Un soir, à l'heure où le bateau de Jean-Marie rentrait, Jeannette, qui s'était embarquée le matin, ne revint pas dans ce bateau. Cavet, qui depuis long-temps attendait le retour de sa soeur bien aimée, la demande en vain. Jean-Marie entraîne Tanguy dans sa maison: Cavet le suit en jetant des cris. Jean-Marie, les larmes aux yeux, peut à peine prononcer ces paroles:
—Vous savez bien la division anglaise, qui louvoie depuis quelque temps à vue de l'île. Plusieurs fois déjà le vaisseau commandant, près duquel je pêchais sans défiance, m'avait fait venir à son bord, pour avoir du poisson. Ce matin, ce même vaisseau, courant une bordée à terre, m'aperçoit. Une espèce de pressentiment me disait de me défier ce jour-là des Anglais. Je veux fuir aussi, mais le vaisseau me gagne, et tire sur moi un coup de canon à boulet. La pauvre Jeannette, épouvantée, se met à jeter les hauts cris...
—Ah ma soeur, ma soeur est morte! s'écrie Cavet.

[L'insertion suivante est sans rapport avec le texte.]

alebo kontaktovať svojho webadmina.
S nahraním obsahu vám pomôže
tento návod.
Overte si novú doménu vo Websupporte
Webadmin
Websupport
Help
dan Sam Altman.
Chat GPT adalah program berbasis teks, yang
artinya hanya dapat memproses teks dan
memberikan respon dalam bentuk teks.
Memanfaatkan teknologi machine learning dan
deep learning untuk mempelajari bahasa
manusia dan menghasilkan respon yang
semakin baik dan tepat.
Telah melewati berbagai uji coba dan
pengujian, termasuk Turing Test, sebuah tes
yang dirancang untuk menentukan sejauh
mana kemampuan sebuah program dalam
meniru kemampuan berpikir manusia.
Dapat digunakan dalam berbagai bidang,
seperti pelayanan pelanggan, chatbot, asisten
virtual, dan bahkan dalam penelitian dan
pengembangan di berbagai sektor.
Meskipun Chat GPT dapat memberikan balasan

—Achève donc, reprend avec impatience Tanguy. Les Anglais l'auraient-ils tuée, la pauvre enfant? Les monstres!
—Non, non, pas tuée, répond Jean-Marie. Écoutez-moi, je vous en prie: J'aborde le vaisseau, qui m'ordonne d'accoster. Le commodore paraît sur le gaillard d'arrière; il avait déjà vu dans mon bateau la petite Jeannette, à qui il avait fait beaucoup de caresses: cette fois, il me propose de la lui laisser à son bord. Je refuse. Il me montre une bourse remplie de guinées; je crois qu'il veut plaisanter...
—Eh bien, dit vivement Tanguy, as-tu fait la traite des blancs? As-tu vendu ta fille enfin? Parle donc, animal!
—Oh! écoutez-moi de grâce, je vous en supplie, maître Tanguy. Je jette sur le pont la bourse du commodore, et je saisis dans mes bras la pauvre petite. Le commodore me dit avec colère, que cette enfant n'est pas à moi, et qu'il sait qu'elle appartient à une famille anglaise. Je veux résister de toutes mes forces: on me jette dans mon bateau, malgré mes larmes et mes cris, et le vaisseau s'éloigne.»
Le récit de Jean-Marie porta au comble l'indignation de tous ceux qui l'écoutaient. On enleva, suffoqué par ses sanglots, le pauvre frère de la jeune victime. Allons porter nos plaintes au maire, au commandant de place et à notre curé! s'écrièrent ces braves gens, comme si les autorités de leur île avaient eu le pouvoir de punir le ravisseur anglais!
—Mais à quoi cela vous servira-t-il? leur demanda Tanguy, consterné.
—Cela nous servira à nous faire rendre justice.
—Le pensez-vous? Est-ce que notre commandant de place, avec sa garnison et ses pièces de trente-six, a quelque droit sur ces chiens d'Anglais, qui viennent bloquer Brest à une demi-lieue de la pointe Saint-Mathieu?
—Il n'y a donc plus de gouvernement en France?
—Est-ce qu'il y en a jamais eu pour de pauvres b...... comme nous? Notre gouvernement à nous, voyez-vous, vous autres, continua Tanguy, c'est ça!